Selected extract>
---------------

LLE vs HLE and their tradeoffs
This article aims to give an intuitive understanding for the terms "Low-Level Emulation" (LLE) and "High-Level Emulation" (HLE) often heard in the emulation scene, their differences and tradeoffs in development/performance costs, and how developers choose one paradigm or the other.
Machines are made of several layers of abstraction, each of them relying in the layer below to perform some particular task. In the context of gaming consoles, you might consider these layers (ordered from higher to lower level):
- Game engine
- System libraries
That's where these "low-level" or "high-level" terms come from. Something is more "high-level" when it has more layers of abstraction below it, and it's more "low-level" when it has more layers of abstraction above it. With so many layers, the terms "low" and "high" can become quite subjective (developers can't even agree about whether some emulators are HLE or LLE). Furthermore, you could go even below than hardware-level and start thinking about transistors, atoms, etc. as even deeper layers of abstraction. Similarly, there's also even higher levels like the game scripts that are sometimes used to handle events/dialogues in a game. Of course, for most emulators, these layers are either too low, or too high. Why?

---------------

Exercise instructions>
1 > Rewrite the LLE vs HLE article from the passage beginning with "LLE vs HLE and" and stopping after "or the other.", swapping "paradigm" for "approach".
2 > Write what comes next in the article on low-level and high-level emulation, starting after its final sentence.

Dataset entries>
---------------

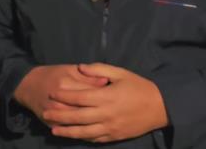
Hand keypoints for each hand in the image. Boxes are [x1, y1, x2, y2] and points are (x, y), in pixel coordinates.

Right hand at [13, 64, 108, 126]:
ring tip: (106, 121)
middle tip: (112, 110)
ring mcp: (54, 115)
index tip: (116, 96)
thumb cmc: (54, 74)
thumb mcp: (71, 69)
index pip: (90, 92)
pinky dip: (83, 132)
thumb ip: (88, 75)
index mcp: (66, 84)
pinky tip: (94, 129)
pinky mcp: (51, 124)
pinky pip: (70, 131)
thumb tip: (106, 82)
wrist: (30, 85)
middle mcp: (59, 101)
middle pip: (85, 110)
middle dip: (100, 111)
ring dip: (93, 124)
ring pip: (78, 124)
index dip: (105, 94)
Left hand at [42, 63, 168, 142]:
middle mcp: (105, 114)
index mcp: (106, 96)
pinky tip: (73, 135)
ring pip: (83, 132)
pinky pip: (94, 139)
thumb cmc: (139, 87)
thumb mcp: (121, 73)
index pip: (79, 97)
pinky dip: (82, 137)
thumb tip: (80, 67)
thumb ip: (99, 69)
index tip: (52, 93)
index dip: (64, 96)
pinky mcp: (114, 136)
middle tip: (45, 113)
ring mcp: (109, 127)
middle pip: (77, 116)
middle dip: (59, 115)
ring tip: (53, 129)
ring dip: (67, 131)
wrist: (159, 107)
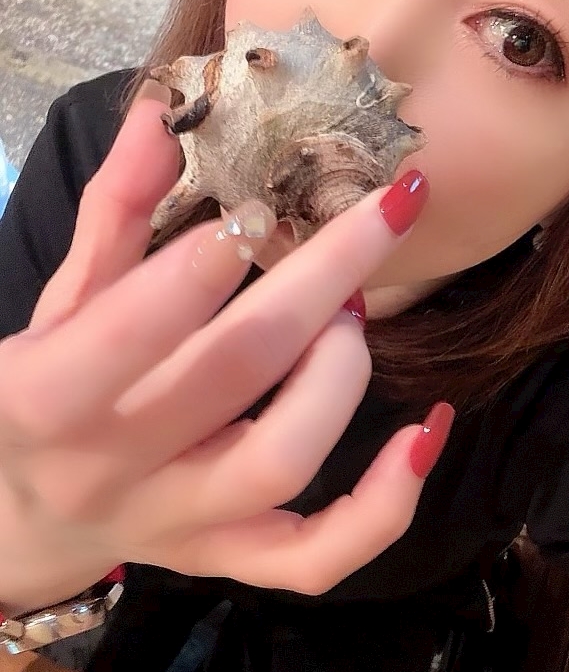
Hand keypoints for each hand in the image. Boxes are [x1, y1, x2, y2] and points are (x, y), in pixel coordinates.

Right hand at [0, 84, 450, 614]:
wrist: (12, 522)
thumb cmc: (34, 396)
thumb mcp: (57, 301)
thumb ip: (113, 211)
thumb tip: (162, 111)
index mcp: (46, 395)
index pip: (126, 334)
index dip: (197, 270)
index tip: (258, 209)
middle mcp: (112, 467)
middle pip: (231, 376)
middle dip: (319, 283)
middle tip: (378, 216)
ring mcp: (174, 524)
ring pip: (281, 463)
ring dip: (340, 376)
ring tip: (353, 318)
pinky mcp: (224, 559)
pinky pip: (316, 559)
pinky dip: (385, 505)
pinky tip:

---------------

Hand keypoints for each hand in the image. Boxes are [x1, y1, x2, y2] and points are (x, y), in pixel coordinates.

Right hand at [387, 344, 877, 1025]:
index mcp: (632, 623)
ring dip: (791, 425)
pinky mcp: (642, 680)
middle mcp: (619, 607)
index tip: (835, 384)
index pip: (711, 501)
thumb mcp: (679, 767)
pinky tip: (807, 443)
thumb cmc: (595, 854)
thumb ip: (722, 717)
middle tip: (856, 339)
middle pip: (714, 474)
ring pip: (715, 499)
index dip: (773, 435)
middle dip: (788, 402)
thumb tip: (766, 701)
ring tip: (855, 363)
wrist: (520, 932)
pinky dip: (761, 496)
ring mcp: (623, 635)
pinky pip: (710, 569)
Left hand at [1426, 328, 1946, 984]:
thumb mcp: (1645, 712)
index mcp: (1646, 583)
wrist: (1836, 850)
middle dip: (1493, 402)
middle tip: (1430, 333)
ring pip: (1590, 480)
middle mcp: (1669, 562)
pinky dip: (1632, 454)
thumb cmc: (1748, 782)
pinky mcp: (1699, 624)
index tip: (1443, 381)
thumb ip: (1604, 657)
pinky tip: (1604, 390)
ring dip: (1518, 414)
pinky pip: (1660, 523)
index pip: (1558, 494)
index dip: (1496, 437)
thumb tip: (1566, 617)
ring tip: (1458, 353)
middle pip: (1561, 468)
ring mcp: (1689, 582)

---------------

Answer set>
1 >
LLE vs HLE and their tradeoffs
This article aims to give an intuitive understanding for the terms "Low-Level Emulation" (LLE) and "High-Level Emulation" (HLE) often heard in the emulation scene, their differences and tradeoffs in development/performance costs, and how developers choose one approach or the other.

2 >
Let's tackle this question after giving an intuitive notion of what emulation is. Emulating a system all about putting a "barrier" between two adjacent layers of abstraction. For instance:
- "LLE emulators" (EPSXE, PCSX2): They put the barrier between the hardware and the kernel. The entire software stack would run as usual thinking it's on a real PS1, PS2 etc., but whenever the hardware is accessed (e.g. PCI configuration registers, MMIO accesses, etc.) the emulator would intercept that and execute whatever the emudevs wanted. This is the reason why you get the original console menus and the overall "look and feel" of the console.
- "HLE emulators" (RPCS3, Citra): They put the barrier between the kernel and userland (i.e. applications, games, etc.). The application runs as usual (of course, after translating userland instructions), but whenever it needs to access the operating system (e.g. to open files, to map memory, to create threads), that request aka. syscall will be intercepted and handled by some code written by the emudevs. This is the reason why you can typically just drag-and-drop a game and start playing it without booting any underlying OS.
Back to the original question, why do emulators pick the barriers always at these two "hot spots", i.e. LLE (hardware and kernel) and HLE (kernel and userland)?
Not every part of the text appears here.